'It's an honor to serve'

Bothered that 'Taps' was played by machines at veterans' funerals, Master Sgt. Ron Glazer learned the tune himself.

Bothered that 'Taps' was played by machines at veterans' funerals, Master Sgt. Ron Glazer learned the tune himself.

February 26, 2003|by CANDICE BOSELY

MARTINSBURG - When Master Sgt. Ron Glazer learned the Air Force bought a small stereo and a CD of "Taps" to be played at local veterans' funerals, he was - to use his own word - appalled.

"Personally appalled at the idea that we would not be giving our fallen comrades an appropriate and proper funeral with a bugler, I made a decision," Glazer wrote in an article published on the Web site,

So a couple of years ago, Glazer paid $120 for a used, tarnished bugle on eBay and was determined to learn to play the song.
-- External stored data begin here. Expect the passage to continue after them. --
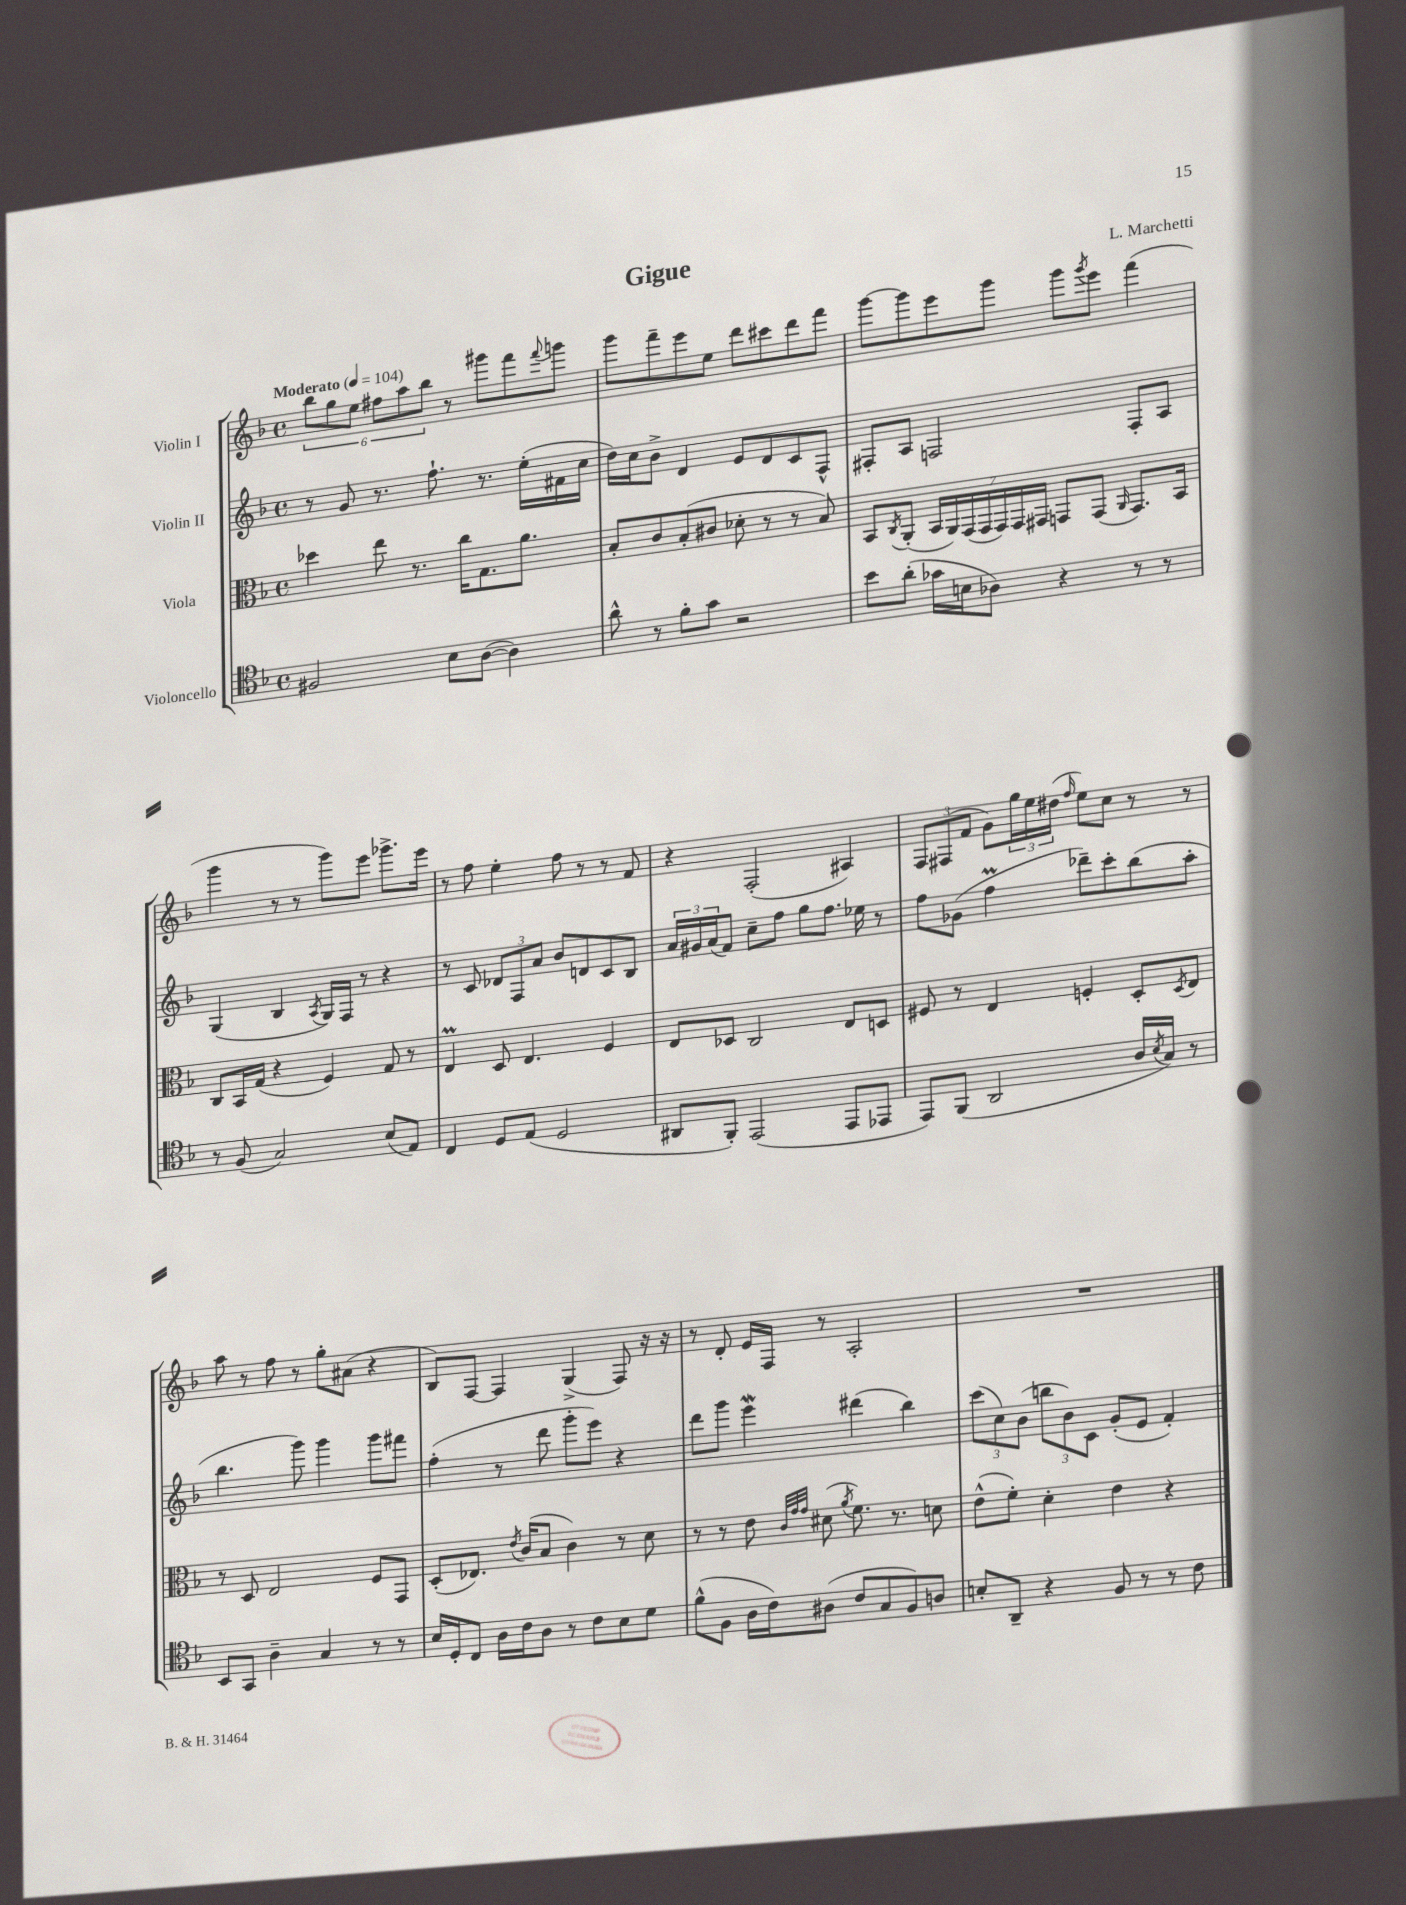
\header { title = "Gigue" composer = "L. Marchetti" }
<<
\new StaffGroup <<
\new Staff = "s0" \with { instrumentName = "Violin I" } {
    \clef treble \key f \major \defaultTimeSignature \time 4/4 \tempo "Moderato" 4 = 104
    \tuplet 6/4 { bes''8 g''8 e''8 fis''8 a''8 bes''8 } r8 gis'''8 f'''8 \appoggiatura { f'''8 } g'''8 |
    g'''8 f'''8-- e'''8 e''8 d'''8 cis'''8 d'''8 f'''8 |
    g'''8~ g'''8 e'''8 g'''8 g'''8 \acciaccatura { g'''8 } e'''8 f'''4( |
    g'''4 r8 r8 g'''8) e'''8 ges'''8.-> e'''16 |
    r8 f''8 e''4-. f''8 r8 r8 f'8 |
    r4 f2-.( ais4) |
    \tuplet 3/2 { f8 fis8( f'8 } g'8) \tuplet 3/2 { g''16 e''16 dis''16( } \grace { f''16 } e''8) c''8 r8 r8 |
    a''8 r8 f''8 r8 g''8-. ais'8( r4 |
    bes8) f8~ f4 g4->( f8) r16 r16 |
    r8 d'8-. e'16 f16 r8 a2-. |
    R1 \bar "|." |
}
\new Staff = "s1" \with { instrumentName = "Violin II" } {
    \clef treble \key f \major \defaultTimeSignature \time 4/4
    r8 g'8 r8. f''8.-! r8. e''16-.( fis'16 c''16 |
    d''16) c''16 bes'8-> d'4 e'8 d'8 c'8 f8-^ |
    fis8-. a8 f2 f8-. a8 |
    g4( bes4 \acciaccatura { a8 } g16) f16 r8 r4 |
    r8 c'8 \tuplet 3/2 { des'8 f8 a'8 } bes'8 d'8 c'8 bes8 |
    \tuplet 3/2 { a'16 gis'16 a'16( } f'8) c''8-- f''8 g''8 f''8. ees''16 r8 |
    f''8 ges'8( f''4\prall des'''8--) c'''8-. bes''8( a''8-. |
    bes''4. g'''8) g'''4 g'''8 fis'''8 |
    f''4-.( r8 d'''8 g'''8-. e'''8) r4 |
    d'''8 g'''8 e'''4\mordent dis'''4( bes''4) |
    \tuplet 3/2 { c'''8( c''8) bes'8( } \tuplet 3/2 { b''8 bes'8) c'8 } g'8-.( e'8 f'4-.) \bar "|." |
}
\new Staff = "s2" \with { instrumentName = "Viola" } {
    \clef alto \key f \major \defaultTimeSignature \time 4/4
    des''4 e''8 r8. c''16 g8. a'8. |
    bes8-. c'8 bes8-.( cis'8 des'8-. r8 r8 bes8) |
    bes,8 \acciaccatura { c8 } a,8-.( \tuplet 7/4 { bes,16 a,16) g,16( g,16 g,16) g,16 gis,16 } g,8 g,8( \grace { a,16 } g,8.) bes,16 |
    c8 bes,16 g16( r4 f4) g8 r8 |
    e4\prall d8 e4. f4 |
    e8 des8 c2 e8 d8 |
    fis8 r8 e4 f4-. d8-. \acciaccatura { d8 } e8 |
    r8 d8 e2 f8 g,8 |
    d8-.( ees8.) \acciaccatura { e'8 } c'16( bes8 c'4) r8 d'8 |
    r8 r8 e'8 \grace { c'32 g'32 g'32 } dis'8( \acciaccatura { a'8 } f'8.) r8. d'8 |
    e'8-^( f'8-.) d'4-. e'4 r4 \bar "|." |
}
\new Staff = "s3" \with { instrumentName = "Violoncello" } {
    \clef tenor \key f \major \defaultTimeSignature \time 4/4
    fis2 bes8 a8~( a4) |
    a'8-^ r8 f'8-. g'8 r2 |
    bes'8 a'8-.( ges'16 b16 aes8) r4 r8 r8 |
    r8 f8( g2) bes8( e8) |
    c4 d8 e8( d2 |
    ais,8 f,8-.) e,2( e,8 ees,8 |
    e,8) f,8( a,2 a16 \acciaccatura { bes8 } g16) r8 |
    bes,8 g,8 a4-- g4 r8 r8 |
    bes16 d16-. c8 a16 c'16 a8 r8 c'8 bes8 d'8 |
    f'8-^( f8 a16 c'16) ais8( c'8 g8 f8) a8 |
    b8-. a,8-- r4 f8 r8 r8 c'8 \bar "|." |
}
>>
>>
\layout { \context { \Score \remove "Bar_number_engraver" } }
Since then, he's become more proficient at the 24-note song and has played the haunting anthem at three funerals and two Memorial Day services.


Glazer, 35, of Hagerstown, is a full-time member of the 167th Airlift Wing of the West Virginia Air National Guard in Martinsburg.
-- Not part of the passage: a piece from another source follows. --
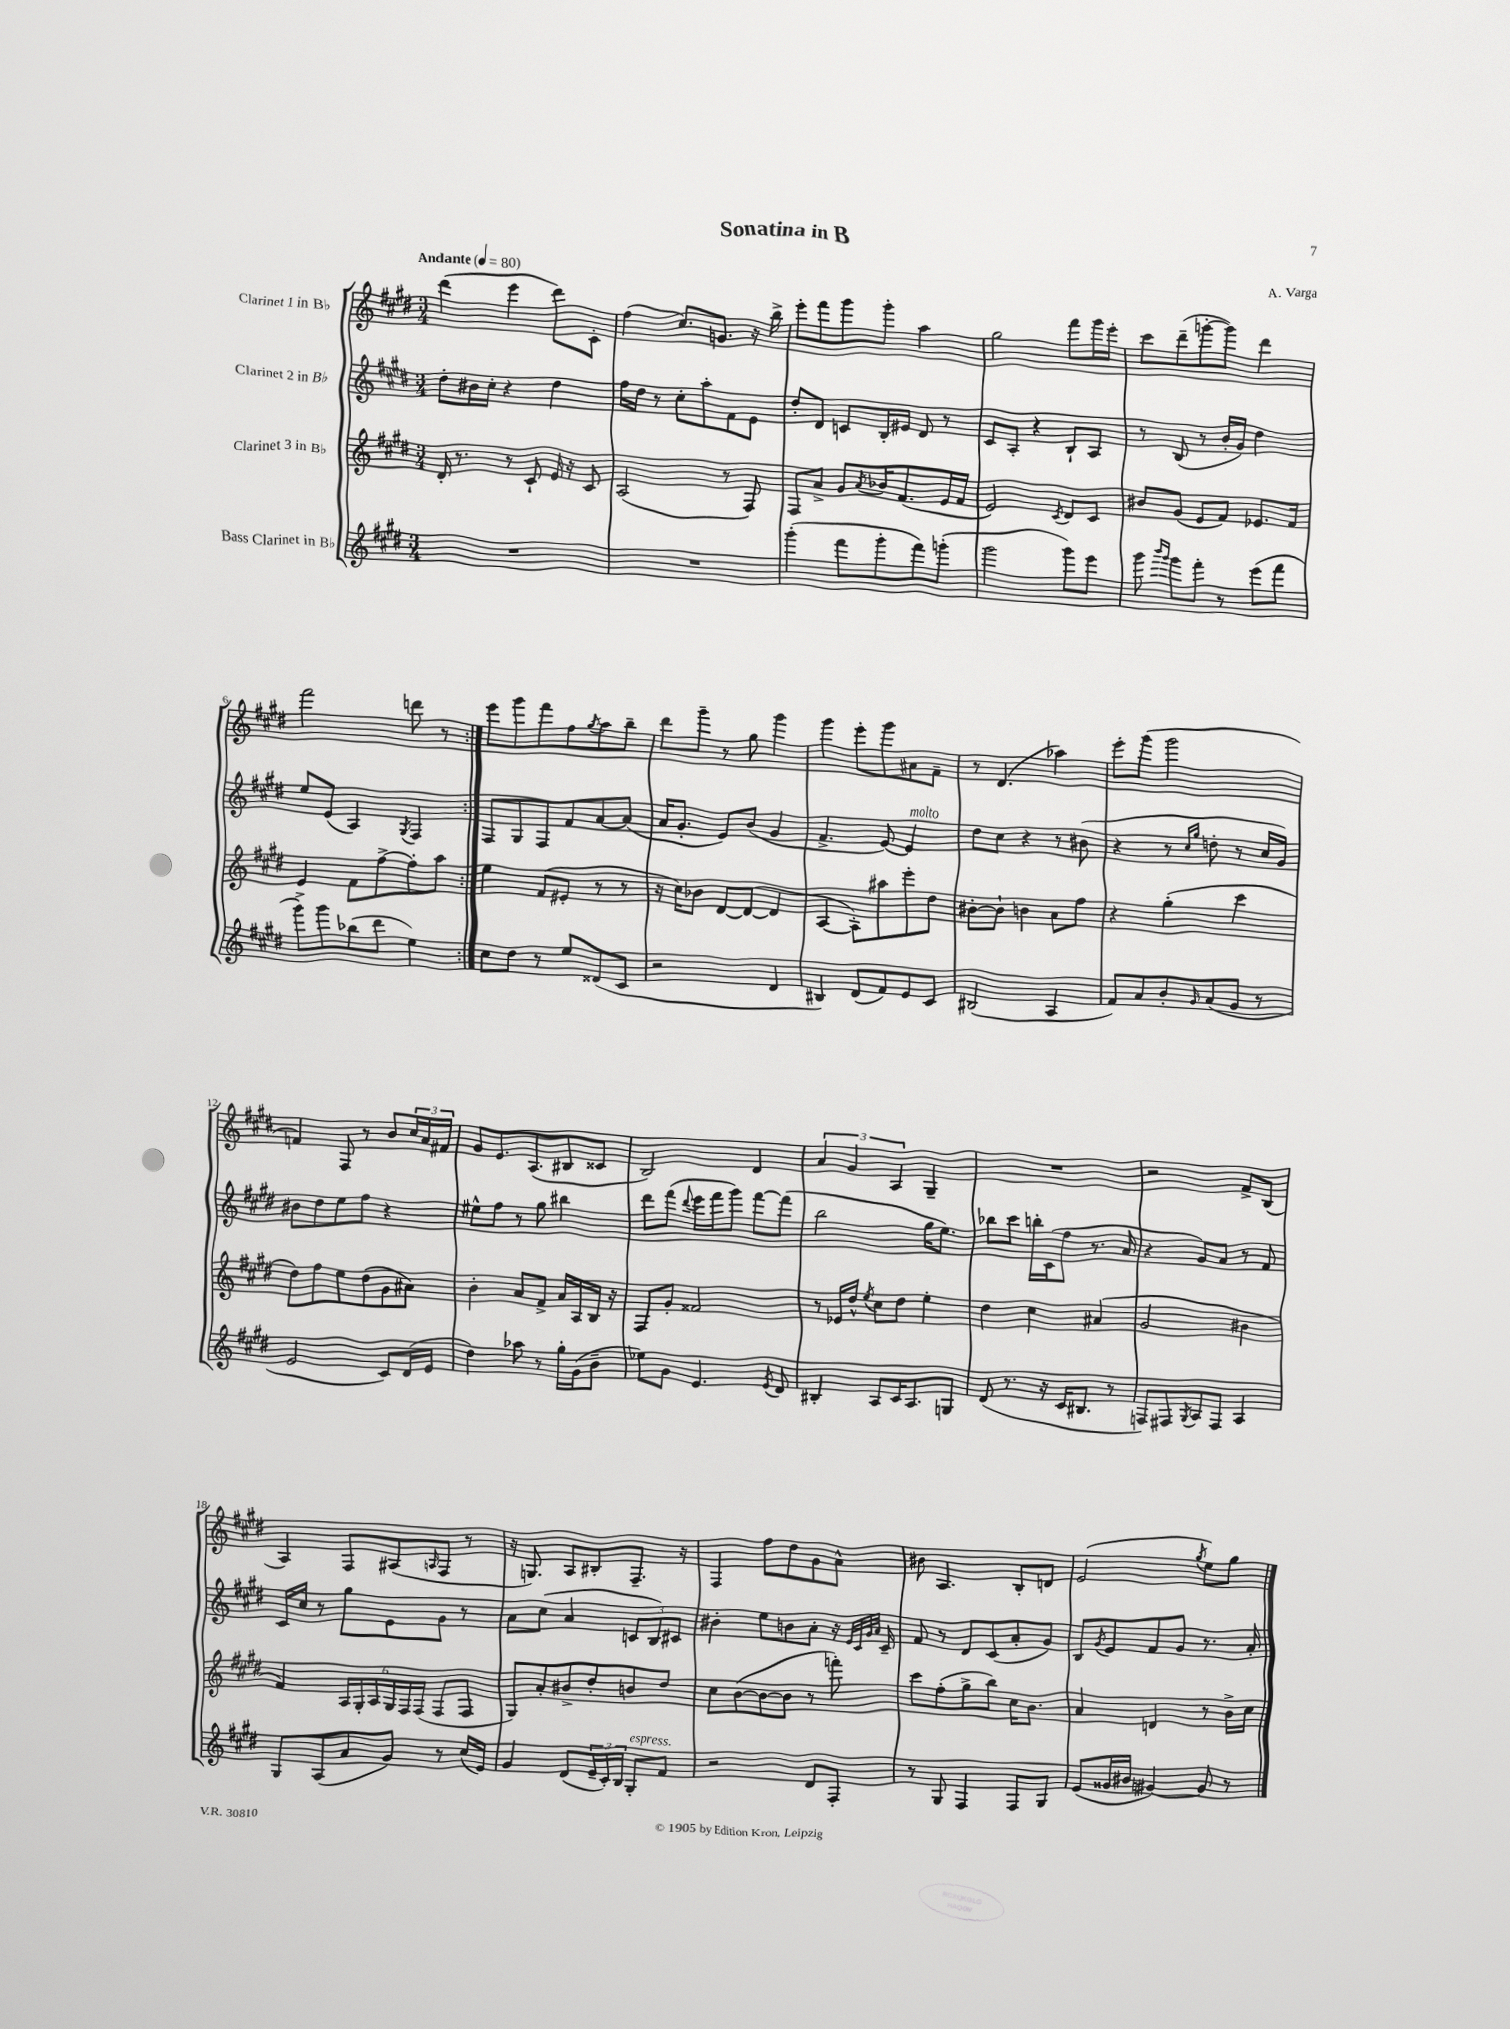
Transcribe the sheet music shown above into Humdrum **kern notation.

He fulfilled his dream of joining an honor guard in April 2001, and bought the bugle the next month. In doing so, Glazer became part of a small group of bugle players.

There apparently are not a lot of people willing or talented enough to play the bugle. At the memorial service last year for USS Cole victim Patrick Howard Roy, a cassette tape of "Taps" was played.

So dire is the situation, the Pentagon is considering whether to install a small electronic device inside a bugle that would play "Taps." An honor guard member would pose with the horn, pretending to play, Glazer said.

"I don't see dignity in playing a tape or CD," Glazer said Tuesday.

Not only can Glazer and his horn provide the honor of "Taps" being played, his story has a denouement. The Wisconsin-based Getzen Co., which has ceased making bugles, restored Glazer's instrument for free.

Glazer grins when he tells the tale, and when he carefully hands over his pristine bugle, which resembles a trumpet but has just one valve, whereas a trumpet has three.

To restore the bugle, workers at Getzen took off the old lacquer, "charged" the metal and applied a new brass finish, Glazer said. Made in the 1960s, the bugle was intended to be used by drum and bugle corps.

The restored model bears little resemblance to the one Glazer bought on the Internet. When Glazer first got it back in the mail after restoration, he said, he checked the serial number to be sure it was the same instrument.

A more somber Glazer discussed funerals.

At a veteran's funeral, honor guard pallbearers carry a casket from the hearse to its final resting place. After "Taps" is played, a 21-volley gun salute is performed and the American flag draped over the coffin is folded and given to a member of the veteran's family, Glazer said.

At a typical funeral, about 10 honor guard members are present. As few as three can serve on the detail, in which case only the flag-folding ceremony would be done, Glazer said.

"Taps" is a solemn song and Glazer said that while he plays, he is careful to focus straight ahead or on his horn.

"If I look at someone I'll start crying," he said. "I have to fight back my tears."

After a funeral, Glazer said he approaches the veteran's family, thanking them for the honor of playing.

"They always say, 'It was beautiful' or 'You don't know how much it meant to us,'" Glazer said.

Explaining why he volunteered to serve on the honor guard, Glazer spoke of the veterans who have come before him.

"It's an honor to serve those who have served," he said.

Glazer also said he enjoys being in full uniform, and being among the public.

Not just anyone can become an honor guard member. A 40-hour training course is required, as is additional quarterly training, Glazer said.

Glazer's training was in the form of a junior high school French horn player.

A Desert Storm veteran, Glazer did a stint with the Maryland Army National Guard for a year in 1995 before joining the West Virginia Air National Guard. He first joined the military immediately after high school, serving five years in the U.S. Army.

Glazer and his wife Carol have two sons, Brandon, 11, and Ron Jr., 13.